Mr Sunak warned that Russian President Mr Putin “will not stop at the Polish border” if his assault on Ukraine is allowed to succeed.

Mr Zelenskyy welcomed what he said is the “largest defence support package for Ukraine to date” from the UK.

“Storm Shadow and other missiles, hundreds of armoured vehicles and watercraft, ammunition – all of this is needed on the battlefield,” he said.

“I am grateful to the UK and personally to Prime Minister Sunak for such a strong demonstration of support and for the willingness to further develop our defence co-operation, especially with an emphasis on maritime and long-range capabilities.”

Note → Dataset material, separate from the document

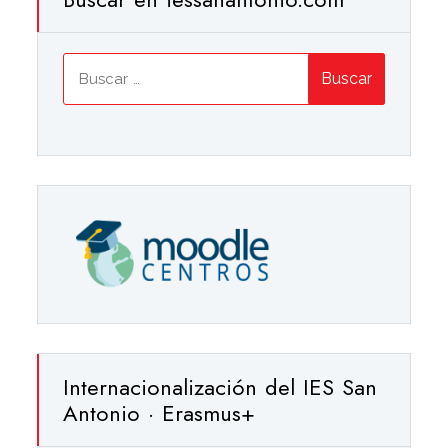
Buscar:
Internacionalización del IES San
Antonio · Erasmus+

The promised equipment includes around 400 vehicles, more than 1,600 strike and air defence missiles, 60 boats and nearly four million rounds of small arms ammunition.

Labour was sceptical of Mr Sunak’s announcement, and said the public would “judge ministers by what they do not what they say”.

John Healey, the shadow defence secretary, said: “As Keir Starmer recently set out, Labour wants to see a fully funded plan to reach 2.5%, but the Tories have shown time and time again that they cannot be trusted on defence and we will examine the detail of their announcement closely.

“The British public will judge ministers by what they do not what they say. Since 2010, the Conservatives have wasted more than £15 billion mismanaging defence procurement, shrunk the army to its smallest size since Napoleon, missed their recruitment targets every year, and allowed morale to fall to record lows.

“Labour will conduct a strategic defence and security review in the first year in government to get to grips with the threats we face, the state of our armed forces, and the resources required.”